Friday, May 08, 2009

Old Vinyl, New Life

I often tend to approach my hobbies with a collector's mentality. Unfortunately, this means I always have shelves overflowing with media, not to mention the never ending search for storage solutions. Still, the hook always comes in the form of those random, unexpected finds.

Once a week or so, I'll stop into a Goodwill which is situated between my house and where I work to check out their CDs and vinyl. Any vinyl collector knows the usual thrift store fare rarely consists of more than collections of religious hymns from the 1970s, Herb Alpert and records by the 101 Strings. However, I recently stumbled upon stacks of old Capitol and RCA Victor discs. This means a lot of Perry Como, recorded using RCA Victor's much-derided Dynagroove technology, Jackie Gleason Presents Music for Lovers Only, Harry Belafonte, and several records by Vera Lynn (one of which I almost bought just to hear the song referenced by Pink Floyd in their song, "Vera Lynn"). I might not have been interested in any of the records at all, but the $0.99 price tag encourages me be a little more adventurous. Besides, at that price, it isn't like I can't just roll the dice and donate them back if I don't like it.

I brought home two discs; Harry Belafonte Sings of the Caribbean (1957), a simple collection of gentrified calypso songs in mono, and Henry Mancini - Our Man in Hollywood (1963).

Our Man in Hollywood was part of RCA Victor's popular "Our Man in..." series, in which they "place" their recording artists in various locations and genres (e.g. Chet Atkins - Our Man in Nashville and Sonny Rollins - Our Man in Jazz ).

Our Man in Hollywood is a collection of movie and television themes arranged by the brilliant Henry Mancini, and was offered in mono and "LIVING STEREO." I was lucky enough to find the stereo version since it gives the already quirky arrangements an also quirky sense of stereo separation, which was very common in the 1960s, but doesn't detract from the arrangements at all.

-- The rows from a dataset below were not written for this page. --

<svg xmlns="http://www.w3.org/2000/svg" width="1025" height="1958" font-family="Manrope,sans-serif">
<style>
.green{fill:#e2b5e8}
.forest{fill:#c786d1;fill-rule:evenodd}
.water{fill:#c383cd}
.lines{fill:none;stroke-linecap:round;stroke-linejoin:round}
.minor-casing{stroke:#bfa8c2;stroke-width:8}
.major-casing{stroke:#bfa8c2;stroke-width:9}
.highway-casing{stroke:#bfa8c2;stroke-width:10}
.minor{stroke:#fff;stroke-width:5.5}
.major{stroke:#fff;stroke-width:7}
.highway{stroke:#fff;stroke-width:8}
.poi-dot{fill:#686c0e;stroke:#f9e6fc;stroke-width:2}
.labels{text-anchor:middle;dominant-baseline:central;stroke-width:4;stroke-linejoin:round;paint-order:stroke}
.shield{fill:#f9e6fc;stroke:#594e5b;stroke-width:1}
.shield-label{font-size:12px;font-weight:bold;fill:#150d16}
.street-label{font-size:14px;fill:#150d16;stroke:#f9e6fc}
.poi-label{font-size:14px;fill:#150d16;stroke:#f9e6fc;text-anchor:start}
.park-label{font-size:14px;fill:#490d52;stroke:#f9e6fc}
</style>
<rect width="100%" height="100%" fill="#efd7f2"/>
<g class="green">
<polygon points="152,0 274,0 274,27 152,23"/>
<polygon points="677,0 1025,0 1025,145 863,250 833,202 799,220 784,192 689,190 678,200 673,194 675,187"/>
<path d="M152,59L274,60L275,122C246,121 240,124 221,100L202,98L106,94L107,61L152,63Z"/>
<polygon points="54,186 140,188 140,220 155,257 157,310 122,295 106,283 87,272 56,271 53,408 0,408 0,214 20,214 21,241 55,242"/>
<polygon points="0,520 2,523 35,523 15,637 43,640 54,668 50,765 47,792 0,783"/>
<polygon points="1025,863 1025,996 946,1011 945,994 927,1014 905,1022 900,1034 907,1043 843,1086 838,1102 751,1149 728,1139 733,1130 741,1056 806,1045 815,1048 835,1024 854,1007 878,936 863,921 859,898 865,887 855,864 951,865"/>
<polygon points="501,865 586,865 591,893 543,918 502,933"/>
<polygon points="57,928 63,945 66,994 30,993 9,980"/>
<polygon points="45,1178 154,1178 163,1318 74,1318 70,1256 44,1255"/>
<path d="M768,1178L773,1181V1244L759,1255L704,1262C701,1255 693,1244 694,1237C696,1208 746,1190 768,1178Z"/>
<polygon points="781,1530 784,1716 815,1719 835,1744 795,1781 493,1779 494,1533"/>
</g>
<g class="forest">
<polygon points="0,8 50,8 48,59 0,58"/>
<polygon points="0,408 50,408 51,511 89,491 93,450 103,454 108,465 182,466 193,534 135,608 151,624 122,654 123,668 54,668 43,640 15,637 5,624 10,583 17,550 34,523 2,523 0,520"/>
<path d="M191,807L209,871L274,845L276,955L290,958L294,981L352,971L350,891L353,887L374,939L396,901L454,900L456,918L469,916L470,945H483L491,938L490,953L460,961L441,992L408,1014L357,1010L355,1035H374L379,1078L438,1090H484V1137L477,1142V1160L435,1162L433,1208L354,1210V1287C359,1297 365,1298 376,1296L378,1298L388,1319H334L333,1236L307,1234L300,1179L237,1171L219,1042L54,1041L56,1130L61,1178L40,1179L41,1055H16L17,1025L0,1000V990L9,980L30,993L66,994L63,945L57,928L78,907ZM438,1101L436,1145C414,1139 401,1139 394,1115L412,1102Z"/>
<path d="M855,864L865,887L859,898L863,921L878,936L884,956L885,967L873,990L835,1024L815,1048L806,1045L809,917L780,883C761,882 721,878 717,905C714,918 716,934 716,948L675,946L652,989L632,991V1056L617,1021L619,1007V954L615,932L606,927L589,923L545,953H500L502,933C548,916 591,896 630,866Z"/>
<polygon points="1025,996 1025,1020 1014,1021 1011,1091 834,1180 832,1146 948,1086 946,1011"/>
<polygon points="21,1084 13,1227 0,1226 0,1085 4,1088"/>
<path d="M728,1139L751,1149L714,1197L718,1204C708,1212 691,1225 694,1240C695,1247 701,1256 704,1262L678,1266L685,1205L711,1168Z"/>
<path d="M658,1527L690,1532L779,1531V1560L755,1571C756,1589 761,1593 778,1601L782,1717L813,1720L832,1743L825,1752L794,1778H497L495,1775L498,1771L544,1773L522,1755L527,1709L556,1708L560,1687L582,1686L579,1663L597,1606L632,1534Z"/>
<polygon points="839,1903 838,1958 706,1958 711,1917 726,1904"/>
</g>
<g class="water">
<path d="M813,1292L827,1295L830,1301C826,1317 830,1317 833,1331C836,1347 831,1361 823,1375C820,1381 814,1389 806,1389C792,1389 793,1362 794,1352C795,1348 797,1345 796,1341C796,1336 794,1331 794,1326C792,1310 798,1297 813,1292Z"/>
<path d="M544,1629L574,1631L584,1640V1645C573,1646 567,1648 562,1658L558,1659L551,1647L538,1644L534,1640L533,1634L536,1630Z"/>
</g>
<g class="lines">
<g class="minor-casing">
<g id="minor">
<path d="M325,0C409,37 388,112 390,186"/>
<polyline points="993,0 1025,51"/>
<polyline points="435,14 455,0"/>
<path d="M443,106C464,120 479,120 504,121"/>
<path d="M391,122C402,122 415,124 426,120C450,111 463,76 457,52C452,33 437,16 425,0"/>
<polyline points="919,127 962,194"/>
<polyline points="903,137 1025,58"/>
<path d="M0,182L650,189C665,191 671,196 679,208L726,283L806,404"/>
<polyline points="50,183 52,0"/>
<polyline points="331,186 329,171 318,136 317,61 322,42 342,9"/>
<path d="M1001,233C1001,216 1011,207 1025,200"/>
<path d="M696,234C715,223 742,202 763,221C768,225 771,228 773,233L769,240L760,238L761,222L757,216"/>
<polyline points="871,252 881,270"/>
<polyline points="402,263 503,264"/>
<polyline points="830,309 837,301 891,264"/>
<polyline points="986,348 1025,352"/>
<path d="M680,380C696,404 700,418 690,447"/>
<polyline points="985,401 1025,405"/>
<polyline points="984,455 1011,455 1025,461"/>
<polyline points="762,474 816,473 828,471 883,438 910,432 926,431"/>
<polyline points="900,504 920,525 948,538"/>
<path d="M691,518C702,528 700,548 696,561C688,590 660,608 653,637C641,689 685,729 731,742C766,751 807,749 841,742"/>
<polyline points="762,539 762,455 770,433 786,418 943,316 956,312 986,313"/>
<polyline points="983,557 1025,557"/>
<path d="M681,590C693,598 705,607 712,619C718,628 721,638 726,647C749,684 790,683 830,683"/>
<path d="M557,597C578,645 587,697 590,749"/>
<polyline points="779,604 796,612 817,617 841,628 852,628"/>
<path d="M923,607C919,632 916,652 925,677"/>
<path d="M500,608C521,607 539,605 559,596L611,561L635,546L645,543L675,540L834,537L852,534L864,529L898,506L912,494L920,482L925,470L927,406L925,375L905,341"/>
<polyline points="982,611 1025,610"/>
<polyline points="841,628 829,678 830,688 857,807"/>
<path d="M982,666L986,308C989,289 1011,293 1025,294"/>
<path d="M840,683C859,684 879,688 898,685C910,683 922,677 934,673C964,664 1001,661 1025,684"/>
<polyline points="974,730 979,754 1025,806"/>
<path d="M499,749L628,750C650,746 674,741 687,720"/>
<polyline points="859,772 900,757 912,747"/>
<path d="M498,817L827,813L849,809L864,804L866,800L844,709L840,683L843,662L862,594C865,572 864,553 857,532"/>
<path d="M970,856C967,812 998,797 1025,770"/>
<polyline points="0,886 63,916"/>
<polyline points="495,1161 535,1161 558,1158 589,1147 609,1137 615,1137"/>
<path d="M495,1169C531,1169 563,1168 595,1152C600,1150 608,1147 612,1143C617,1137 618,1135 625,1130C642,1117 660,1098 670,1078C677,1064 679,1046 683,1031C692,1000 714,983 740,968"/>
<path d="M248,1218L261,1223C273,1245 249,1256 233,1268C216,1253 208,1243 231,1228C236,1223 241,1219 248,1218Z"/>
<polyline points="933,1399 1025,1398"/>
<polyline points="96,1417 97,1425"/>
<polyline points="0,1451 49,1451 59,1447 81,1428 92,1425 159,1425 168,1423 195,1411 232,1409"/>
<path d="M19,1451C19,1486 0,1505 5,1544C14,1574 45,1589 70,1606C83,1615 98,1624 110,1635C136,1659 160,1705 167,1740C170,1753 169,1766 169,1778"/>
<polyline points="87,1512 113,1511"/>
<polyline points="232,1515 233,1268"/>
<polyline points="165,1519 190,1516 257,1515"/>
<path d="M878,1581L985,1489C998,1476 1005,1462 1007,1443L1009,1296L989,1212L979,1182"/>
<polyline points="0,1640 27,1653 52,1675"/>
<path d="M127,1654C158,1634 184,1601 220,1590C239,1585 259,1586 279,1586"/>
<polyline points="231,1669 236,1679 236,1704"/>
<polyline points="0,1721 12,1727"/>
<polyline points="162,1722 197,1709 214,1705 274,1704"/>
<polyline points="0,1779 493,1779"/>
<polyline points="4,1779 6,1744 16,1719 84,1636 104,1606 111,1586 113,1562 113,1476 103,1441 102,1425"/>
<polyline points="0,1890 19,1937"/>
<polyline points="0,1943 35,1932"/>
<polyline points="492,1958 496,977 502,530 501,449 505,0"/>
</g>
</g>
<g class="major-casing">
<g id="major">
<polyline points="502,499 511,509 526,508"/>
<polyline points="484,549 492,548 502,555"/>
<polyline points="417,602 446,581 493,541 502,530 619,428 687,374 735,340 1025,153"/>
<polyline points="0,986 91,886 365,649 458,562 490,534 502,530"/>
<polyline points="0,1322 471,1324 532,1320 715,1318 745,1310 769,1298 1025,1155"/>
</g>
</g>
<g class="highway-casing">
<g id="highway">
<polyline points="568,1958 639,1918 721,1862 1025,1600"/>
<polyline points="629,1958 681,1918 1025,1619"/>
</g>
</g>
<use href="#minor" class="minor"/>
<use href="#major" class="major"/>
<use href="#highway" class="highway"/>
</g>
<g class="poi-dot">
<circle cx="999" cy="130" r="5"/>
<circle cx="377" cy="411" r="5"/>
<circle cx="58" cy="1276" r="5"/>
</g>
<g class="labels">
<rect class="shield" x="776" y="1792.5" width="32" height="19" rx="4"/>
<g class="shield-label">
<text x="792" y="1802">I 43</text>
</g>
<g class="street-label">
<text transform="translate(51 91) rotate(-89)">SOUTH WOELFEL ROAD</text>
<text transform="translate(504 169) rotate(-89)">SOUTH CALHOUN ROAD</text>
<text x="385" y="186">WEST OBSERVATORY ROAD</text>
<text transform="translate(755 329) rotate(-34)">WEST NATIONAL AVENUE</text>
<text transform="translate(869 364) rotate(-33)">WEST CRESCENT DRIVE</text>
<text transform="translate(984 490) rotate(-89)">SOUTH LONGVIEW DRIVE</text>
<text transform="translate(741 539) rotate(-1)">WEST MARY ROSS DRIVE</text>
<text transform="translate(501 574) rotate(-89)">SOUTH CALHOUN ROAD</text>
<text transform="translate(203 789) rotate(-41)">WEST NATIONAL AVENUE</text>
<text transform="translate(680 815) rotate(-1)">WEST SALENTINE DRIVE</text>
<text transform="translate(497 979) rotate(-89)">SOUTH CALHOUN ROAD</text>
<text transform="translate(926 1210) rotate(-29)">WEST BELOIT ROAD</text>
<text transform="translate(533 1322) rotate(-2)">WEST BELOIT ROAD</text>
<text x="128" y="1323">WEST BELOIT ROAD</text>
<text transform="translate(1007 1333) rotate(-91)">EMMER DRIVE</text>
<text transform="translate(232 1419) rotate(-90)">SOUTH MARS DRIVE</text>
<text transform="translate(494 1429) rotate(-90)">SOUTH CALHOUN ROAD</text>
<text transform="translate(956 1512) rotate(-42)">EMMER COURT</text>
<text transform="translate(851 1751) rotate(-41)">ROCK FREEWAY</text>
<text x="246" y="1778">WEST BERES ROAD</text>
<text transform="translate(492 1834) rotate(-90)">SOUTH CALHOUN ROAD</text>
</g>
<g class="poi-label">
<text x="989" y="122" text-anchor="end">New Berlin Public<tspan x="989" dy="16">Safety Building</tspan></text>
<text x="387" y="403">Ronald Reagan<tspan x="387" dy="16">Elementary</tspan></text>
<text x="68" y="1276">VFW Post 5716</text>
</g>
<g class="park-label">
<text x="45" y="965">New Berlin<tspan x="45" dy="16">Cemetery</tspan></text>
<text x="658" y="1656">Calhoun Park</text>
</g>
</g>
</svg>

Instead, thanks to plenty of natural reverb and the skill of the recording engineer (see below), it gives the recordings an extraordinarily wide soundstage and tons of space and clarity. Not all of the tracks are exactly stellar, but the majority of them sound quite amazing. Especially "The Theme from The Wonderful World of The Brothers Grimm," "Too Little Time ('Love Theme from the Glenn Miller Story')," and an absolutely 'swingin' 60s' version of "Seventy Six Trombones" from 'The Music Man.'

Side 1:
Days of Wine and Roses
Walk On The Wild Side
The Theme From The Wonderful World of the Brothers Grimm
Love Song From Mutiny on the Bounty
Mr. Hobbs Theme
Seventy Six Trombones

Side 2:
Love Theme From Phaedra
Bachelor in Paradise
Too LIttle Time
Drink More Milk
The Wishing Star

It should be noted that the album was recorded by Al Schmitt, one of the all-time great recording engineers who has also recently worked with Diana Krall and Shelby Lynne on her wonderful sounding 2008 tribute to Dusty Springfield, Just a Little Lovin' (which was produced by Bacharach's old collaborator and the 1967 Casino Royale soundtrack engineer Phil Ramone).

All in all, I consider it 99 cents well-spent.